The analyst fielding the request is doing translation work at every step, reconciling identifiers, re-establishing definitions, and rebuilding context that should already be encoded somewhere permanent.

Salesforce research found that the average organization runs nearly 1,000 applications, and only 27% of them are integrated with each other. 

Even at a fraction of that scale, the fragmentation problem is the same. 

Multiple core systems, none of them sharing a common vocabulary for the business they are all tracking.

Teela calls this the customer identity problem, and it sits at the foundation of why operational questions take as long as they do.

Why the Analyst Bottleneck Keeps Rebuilding

The standard response is headcount. Another analyst, another RevOps hire. 

Most teams find the backlog rebuilds within a quarter.

The bottleneck is structural. It is a knowledge architecture problem. 

Every analyst who joins has to learn the same institutional logic the previous one learned:

  • How churn is actually defined in this company's model
  • Which usage events count as active for this specific product
  • How annual contracts get handled when a customer cancels mid-term
  • Which accounts are excluded from NRR calculations and why

That knowledge lives in people. When people leave, it goes with them. 

Gartner has documented this consistently, noting that organizations underestimate the cost of logic that lives only in individuals rather than in systems. 

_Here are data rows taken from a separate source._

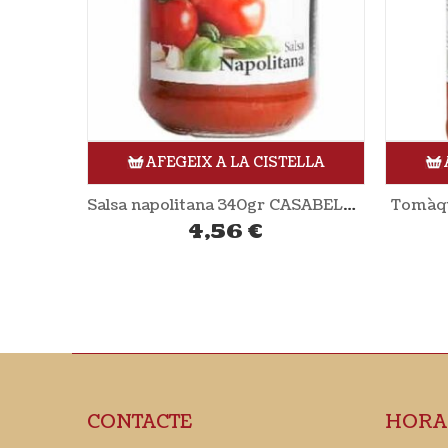
ELLA
AFEGEIX A LA CISTELLA
Salsa napolitana 340gr CASABELLA BIO
Tomàquet triturat 700gr CAPELL
2,27
€
CONTACTE
HORA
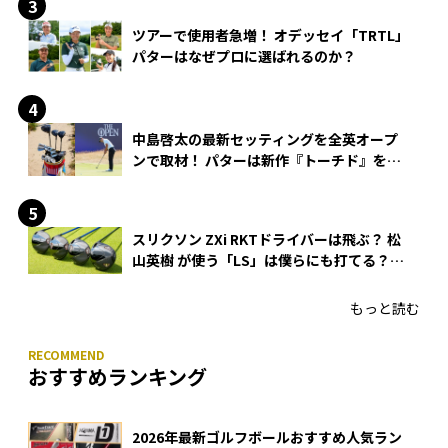
ツアーで使用者急増！ オデッセイ「TRTL」
パターはなぜプロに選ばれるのか？
中島啓太の最新セッティングを全英オープ
ンで取材！ パターは新作『トーチド』を投
入
スリクソン ZXi RKTドライバーは飛ぶ？ 松
山英樹 が使う「LS」は僕らにも打てる？
4モデルをさっそくテストした！
もっと読む
おすすめランキング
2026年最新ゴルフボールおすすめ人気ラン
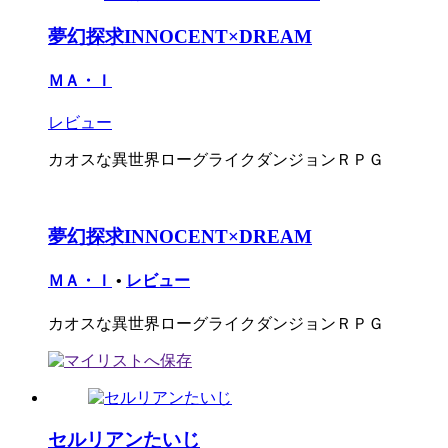
夢幻探求INNOCENT×DREAM
ＭＡ・Ｉ
レビュー
カオスな異世界ローグライクダンジョンＲＰＧ
夢幻探求INNOCENT×DREAM
ＭＡ・Ｉ
•
レビュー
カオスな異世界ローグライクダンジョンＲＰＧ
セルリアンたいじ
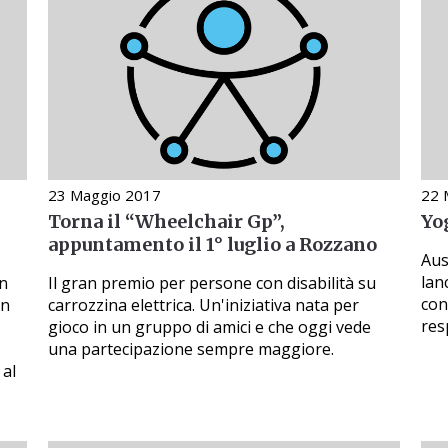
23 Maggio 2017
22 
Torna il “Wheelchair Gp”,
Yog
appuntamento il 1° luglio a Rozzano
Aus
lan
on
Il gran premio per persone con disabilità su
con
on
carrozzina elettrica. Un'iniziativa nata per
res
gioco in un gruppo di amici e che oggi vede
una partecipazione sempre maggiore.
 al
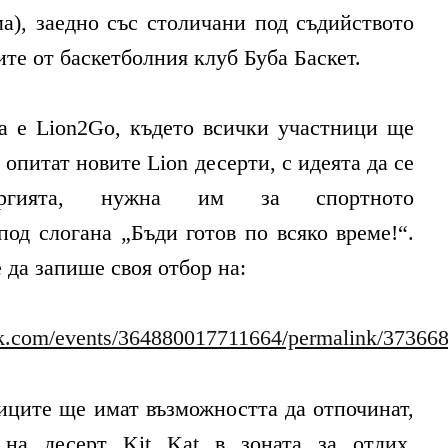
), заедно със столичани под съдийството
те от баскетболния клуб Буба Баскет.
а е Lion2Go, където всички участници ще
опитат новите Lion десерти, с идеята да се
ргията, нужна им за спортното
под слогана „Бъди готов по всяко време!“.
да запише своя отбор на:
ok.com/events/364880017711664/permalink/37366
иците ще имат възможността да отпочинат,
 на десерт Kit Kat в зоната за отдих,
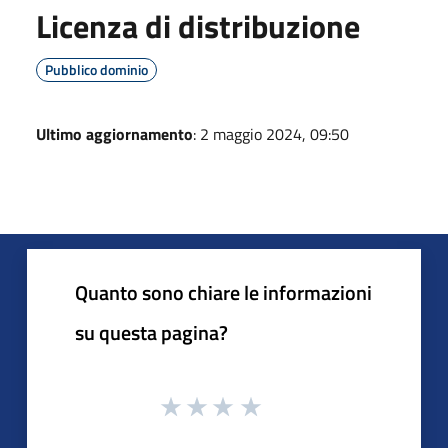
Licenza di distribuzione
Pubblico dominio
Ultimo aggiornamento
: 2 maggio 2024, 09:50
Quanto sono chiare le informazioni
su questa pagina?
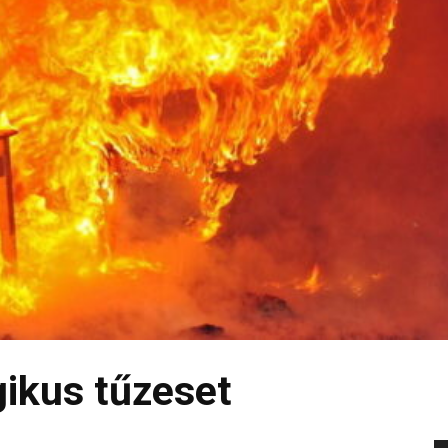
agikus tűzeset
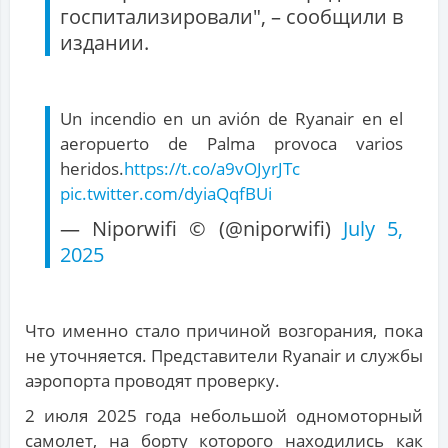
госпитализировали", – сообщили в
издании.
Un incendio en un avión de Ryanair en el
aeropuerto de Palma provoca varios
heridos.
https://t.co/a9vOJyrJTc
pic.twitter.com/dyiaQqfBUi
— Niporwifi © (@niporwifi)
July 5,
2025
Что именно стало причиной возгорания, пока
не уточняется. Представители Ryanair и службы
аэропорта проводят проверку.
2 июля 2025 года небольшой одномоторный
самолет, на борту которого находились как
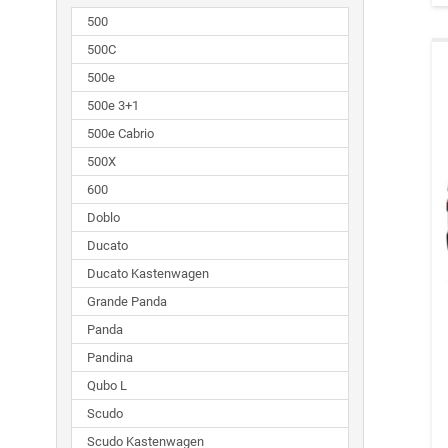
500
500C
500e
500e 3+1
500e Cabrio
500X
600
Doblo
Ducato
Ducato Kastenwagen
Grande Panda
Panda
Pandina
Qubo L
Scudo
Scudo Kastenwagen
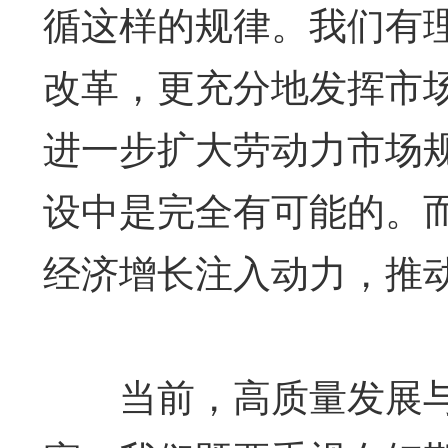
循这样的规律。我们有
改革，更充分地发挥市
进一步扩大劳动力市场
设中是完全有可能的。
经济增长注入动力，推
当前，高质量发展与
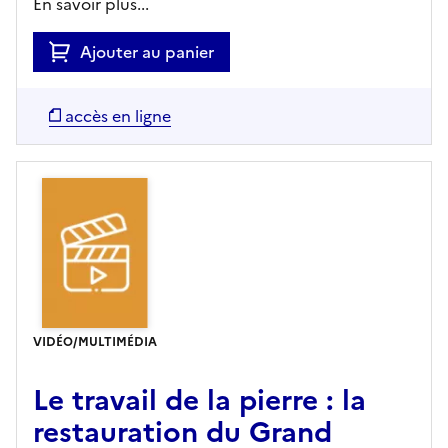
En savoir plus...
Ajouter au panier
accès en ligne
VIDÉO/MULTIMÉDIA
Le travail de la pierre : la
restauration du Grand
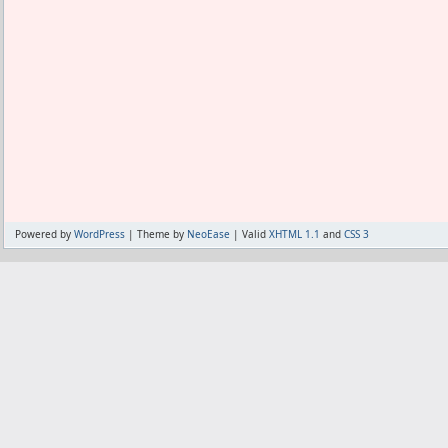
方する。
自己判断で飲んじゃいけない。
ま、あたしも金に糸目を付けないなら自
なんせ海外の薬はサプリより安く、医者
たりするので無理だよ。
あとうちにはピルカッターがずらっと並
多くの薬を適正量の何分の一にカットし
これは節約よりも副作用が強くてそうし
Powered by
WordPress
| Theme by
NeoEase
| Valid
XHTML 1.1
and
CSS 3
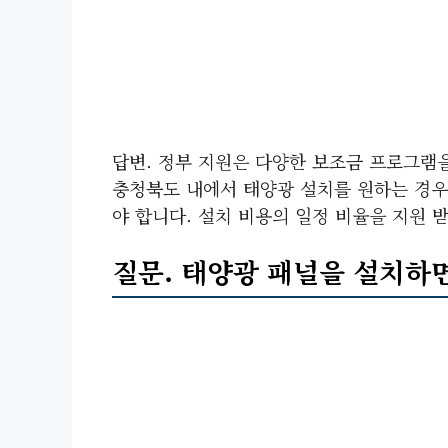
답변. 정부 지원은 다양한 보조금 프로그램
충청북도 내에서 태양광 설치를 원하는 경우
야 합니다. 설치 비용의 일정 비율을 지원 
질문. 태양광 패널을 설치하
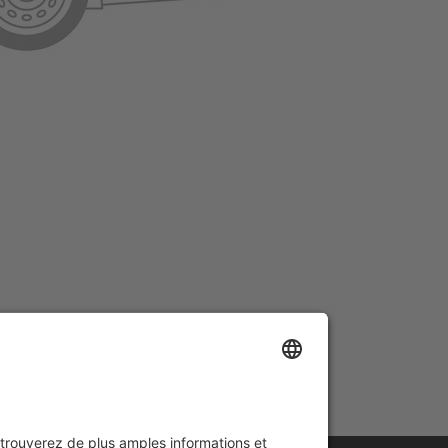
se d’urgence
.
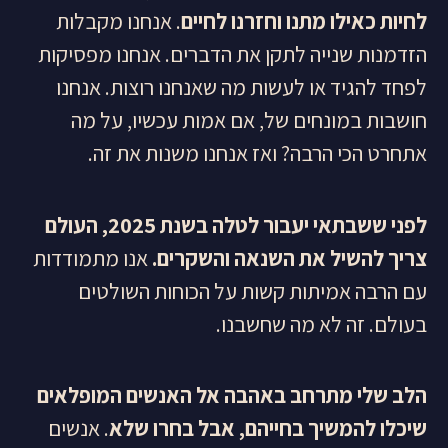
לחיות כאילו מתנו וחזרנו לחיים
. אנחנו מקבלות
הזדמנות שנייה לתקן את הדברים. אנחנו מפסיקות
לפחד להגיד או לעשות מה שאנחנו רוצות. אנחנו
חושבות במונחים של, אם אמות עכשיו, על מה
אתחרט הכי הרבה? ואז אנחנו משנות את זה.
לפני ששבתאי יעבור לטלה בשנת 2025, העולם
צריך להשיל את השנאה והשקרים.
אנו מתמודדות
עם הרבה אמיתות קשות על הכוחות השולטים
בעולם. זה לא מה שחשבנו.
הלב שלי מתרחב באהבה אל האנשים המופלאים
שיכלו להמשיך בחייהם, אבל בחרו שלא
. אנשים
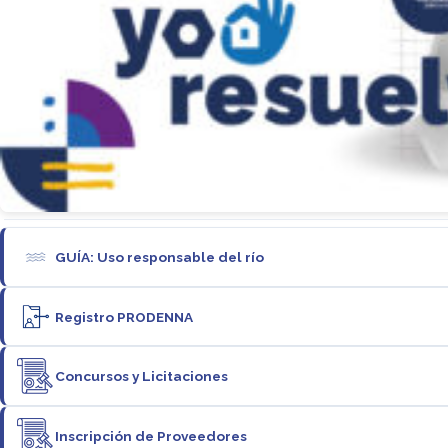
GUÍA: Uso responsable del río
Registro PRODENNA
Concursos y Licitaciones
Inscripción de Proveedores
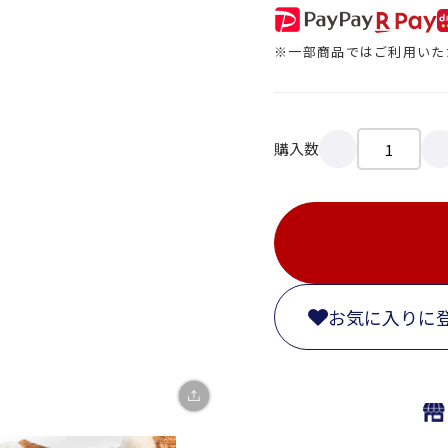
※一部商品ではご利用いた
購入数
X
LINE
Facebook
お気に入りに
リンクをコピー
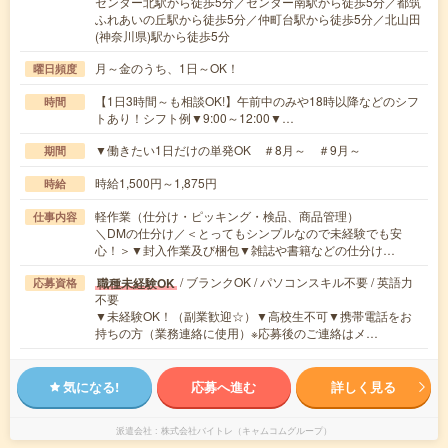
センター北駅から徒歩5分／センター南駅から徒歩5分／都筑
ふれあいの丘駅から徒歩5分／仲町台駅から徒歩5分／北山田
(神奈川県)駅から徒歩5分
月～金のうち、1日～OK！
曜日頻度
【1日3時間～も相談OK!】午前中のみや18時以降などのシフ
時間
トあり！シフト例▼9:00～12:00▼…
▼働きたい1日だけの単発OK ＃8月～ ＃9月～
期間
時給1,500円～1,875円
時給
軽作業（仕分け・ピッキング・検品、商品管理）
仕事内容
＼DMの仕分け／＜とってもシンプルなので未経験でも安
心！＞▼封入作業及び梱包▼雑誌や書籍などの仕分け…
/ ブランクOK / パソコンスキル不要 / 英語力
職種未経験OK
応募資格
不要
▼未経験OK！（副業歓迎☆）▼高校生不可▼携帯電話をお
持ちの方（業務連絡に使用）※応募後のご連絡はメ…
気になる!
応募へ進む
詳しく見る
派遣会社
株式会社バイトレ（キャムコムグループ）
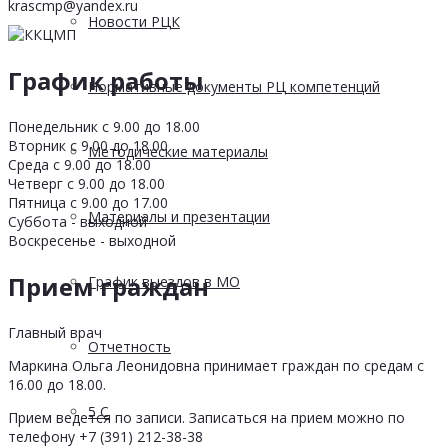
krascmp@yandex.ru
Новости РЦК
График работы
Нормативные документы РЦ компетенций
Понедельник с 9.00 до 18.00
Вторник с 9.00 до 18.00
Методические материалы
Среда с 9.00 до 18.00
Четверг с 9.00 до 18.00
Пятница с 9.00 до 17.00
Материалы и презентации
Суббота - выходной
Воскресенье - выходной
Прием граждан
График выездов в МО
Главный врач
Отчетность
Маркина Ольга Леонидовна принимает граждан по средам с
16.00 до 18.00.
5 С
Прием ведется по записи. Записаться на прием можно по
телефону +7 (391) 212-38-38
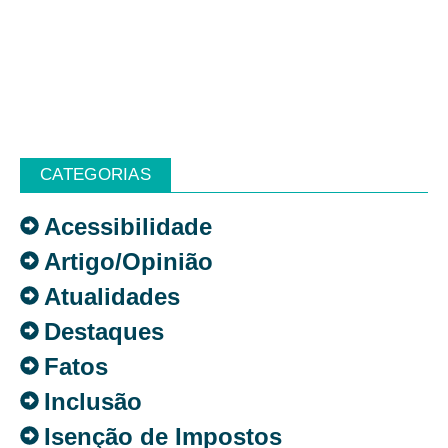
CATEGORIAS
Acessibilidade
Artigo/Opinião
Atualidades
Destaques
Fatos
Inclusão
Isenção de Impostos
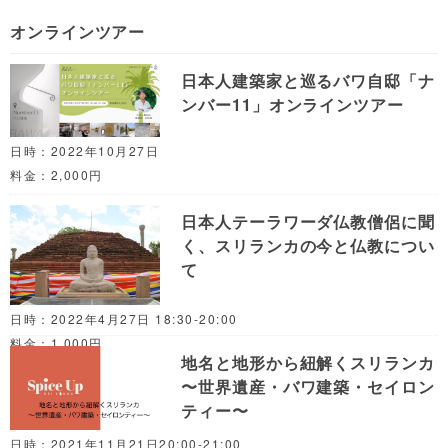
オンラインツアー
日本人建築家と巡るバワ自邸「ナ
ンバー11」オンラインツアー
日時：2022年10月27日
料金：2,000円
日本人テーラワーダ仏教僧侶に聞
く、スリランカの今と仏教につい
て
日時：2022年4月27日 18:30-20:00
料金：1,000円
地名と地形から紐解くスリランカ
〜世界遺産・バワ建築・セイロン
ティー〜
日時：2021年11月21日20:00-21:00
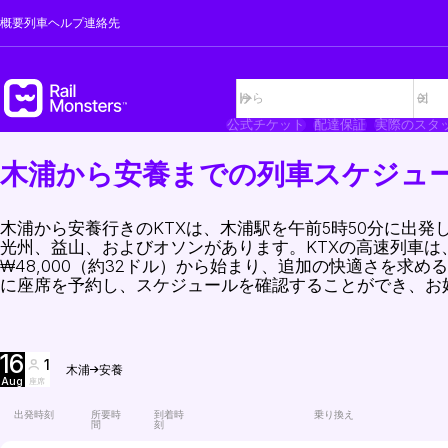
概要
列車
ヘルプ
連絡先
公式チケット
配達保証
実際のスタ
木浦から安養までの列車スケジュ
木浦から安養行きのKTXは、木浦駅を午前5時50分に出
光州、益山、およびオソンがあります。KTXの高速列車は
₩48,000（約32ドル）から始まり、追加の快適さを求
に座席を予約し、スケジュールを確認することができ、お
16
1
木浦
安養
Aug
座席
出発時刻
所要時
到着時
乗り換え
間
刻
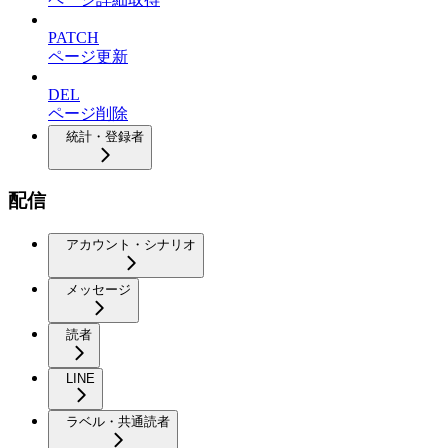
PATCH
ページ更新
DEL
ページ削除
統計・登録者
配信
アカウント・シナリオ
メッセージ
読者
LINE
ラベル・共通読者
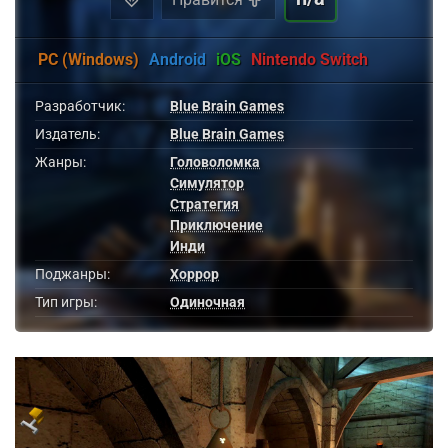
PC (Windows)
Android
iOS
Nintendo Switch
Разработчик:
Blue Brain Games
Издатель:
Blue Brain Games
Жанры:
Головоломка
Симулятор
Стратегия
Приключение
Инди
Поджанры:
Хоррор
Тип игры:
Одиночная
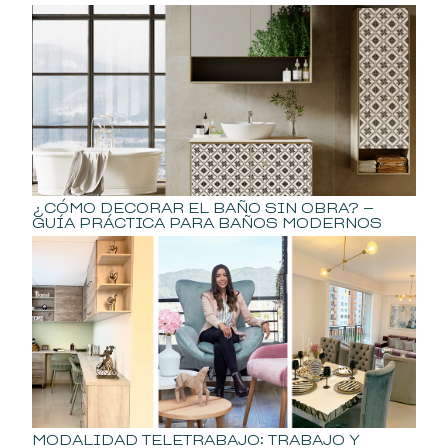
¿CÓMO DECORAR EL BAÑO SIN OBRA? –
GUÍA PRÁCTICA PARA BAÑOS MODERNOS
MODALIDAD TELETRABAJO: TRABAJO Y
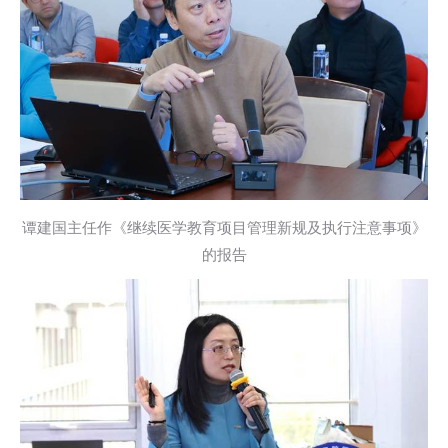
谭建国主任作《继续医学教育项目管理新规及执行注意事项》
的报告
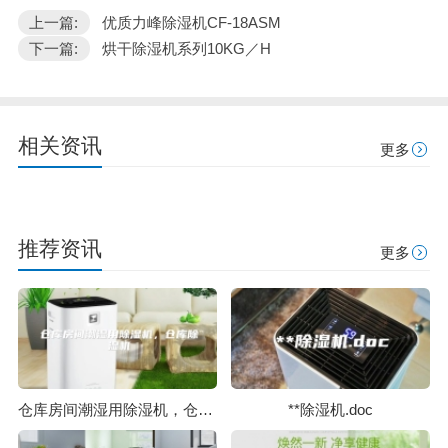
上一篇:
优质力峰除湿机CF-18ASM
下一篇:
烘干除湿机系列10KG／H
相关资讯
更多
推荐资讯
更多
仓库房间潮湿用除湿机，仓库除湿机
**除湿机.doc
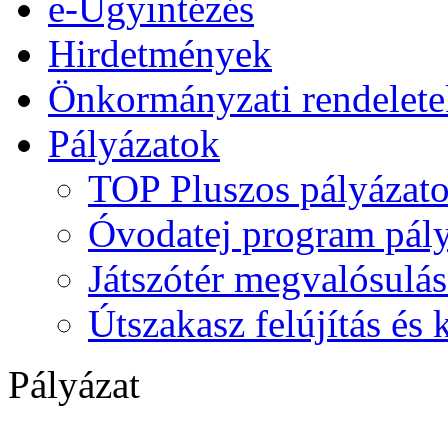
e-Ügyintézés
Hirdetmények
Önkormányzati rendelete
Pályázatok
TOP Pluszos pályázat
Óvodatej program pály
Játszótér megvalósulás
Útszakasz felújítás és
Pályázat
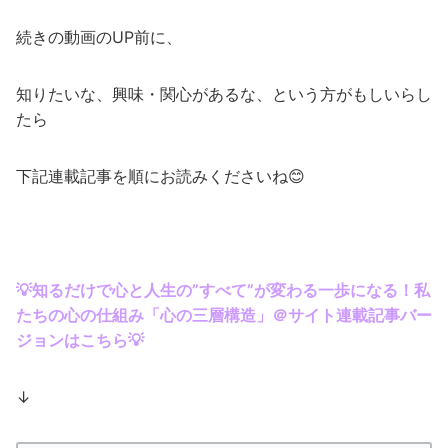
続きの動画のUP前に、
知りたいな、興味・関心があるな、という方がもしいらし
たら
下記連載記事を順にお読みくださいね😊
💡知るだけで心と人生の”すべて”が変わる一歩になる！私
たちの心の仕組み「心の三層構造」＠サイト連載記事バー
ジョンはこちら💡
↓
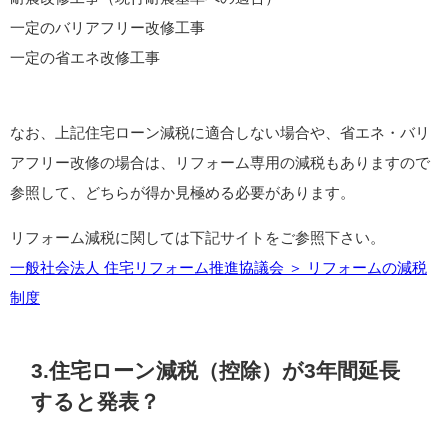
一定のバリアフリー改修工事
一定の省エネ改修工事
なお、上記住宅ローン減税に適合しない場合や、省エネ・バリ
アフリー改修の場合は、リフォーム専用の減税もありますので
参照して、どちらが得か見極める必要があります。
リフォーム減税に関しては下記サイトをご参照下さい。
一般社会法人 住宅リフォーム推進協議会 ＞ リフォームの減税
制度
3.住宅ローン減税（控除）が3年間延長
すると発表？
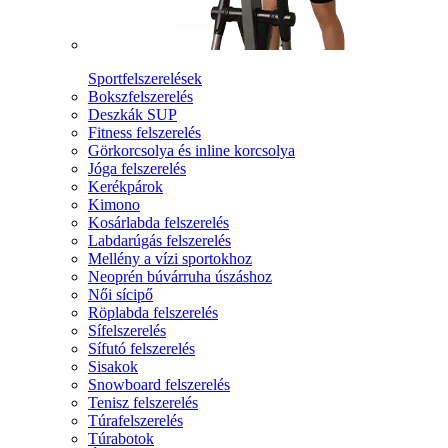
Sportfelszerelések
Bokszfelszerelés
Deszkák SUP
Fitness felszerelés
Görkorcsolya és inline korcsolya
Jóga felszerelés
Kerékpárok
Kimono
Kosárlabda felszerelés
Labdarúgás felszerelés
Mellény a vízi sportokhoz
Neoprén búvárruha úszáshoz
Női sícipő
Röplabda felszerelés
Sífelszerelés
Sífutó felszerelés
Sisakok
Snowboard felszerelés
Tenisz felszerelés
Túrafelszerelés
Túrabotok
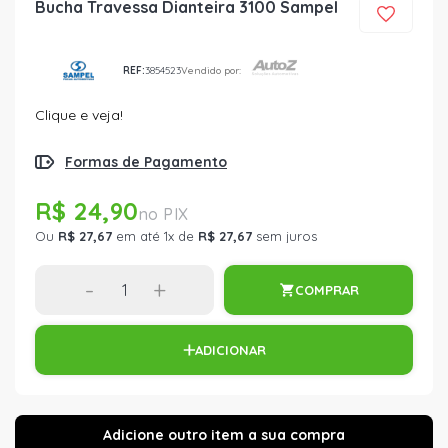
Bucha Travessa Dianteira 3100 Sampel
REF:
3854523
Vendido por:
Clique e veja!
Formas de Pagamento
R$ 24,90
Ou
R$ 27,67
em até 1x de
R$ 27,67
sem juros
-
+
COMPRAR
ADICIONAR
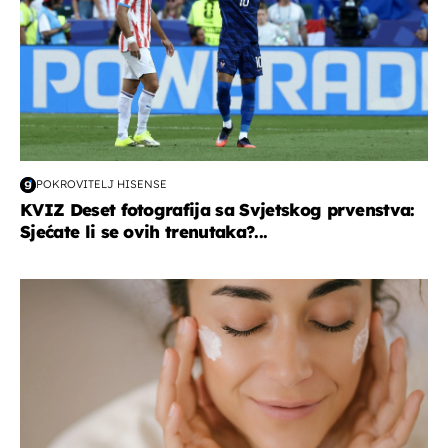
POKROVITELJ HISENSE
KVIZ Deset fotografija sa Svjetskog prvenstva:
Sjećate li se ovih trenutaka?...
moda & ljepota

The relevant metric is not how many analysts a company has. It is how much business logic has been formalized into something the next person can actually use.

The Layer That Is Missing

The systems most SaaS companies run are built to store data well. The business logic that makes that data answerable is a different layer entirely, and most companies have never formally built it.

That layer is the vocabulary of the business: what churn means in your specific model, how you define an active user for your product, how expansion gets categorized when a customer changes plans mid-quarter. 

When this layer exists only in analyst heads and aging spreadsheets, every data request starts from scratch.

Teela is built around formalizing this layer as infrastructure. During onboarding, Teela maps the vocabulary of a company's specific business onto its underlying data. 

Definitions get set once, in context, and every subsequent question draws from them consistently. When the head of CS asks about churn by segment at 7pm, the path to the answer already exists. 

The identifiers are resolved. The definitions are not being re-litigated in a Slack thread.

The logic compounds over time as well. Each definition added, each schema edge case documented, each business rule encoded makes the next question faster than the last. 

The system gets more useful as the business gets more complex, rather than slower.

How to Know If This Is Your Problem

If any of the following are true, the missing logic layer is likely what you are dealing with:

  • A routine question like "what was NRR last quarter by segment" takes more than a day to answer
  • Different teams report different numbers for the same metric in the same meeting
  • An analyst departure has meaningfully slowed down your data operations
  • The same operational questions show up in the ticket queue repeatedly, never getting faster to answer
  • Your data warehouse exists but business teams still route questions through analysts rather than pulling answers directly

The data infrastructure most SaaS companies have built is real and it matters. 

What sits between that infrastructure and the questions the business is asking is what determines whether any of it is operationally useful. 

Building that layer deliberately, and maintaining it as the business changes, is the work that compounds. It is also the work most SaaS companies have not yet done.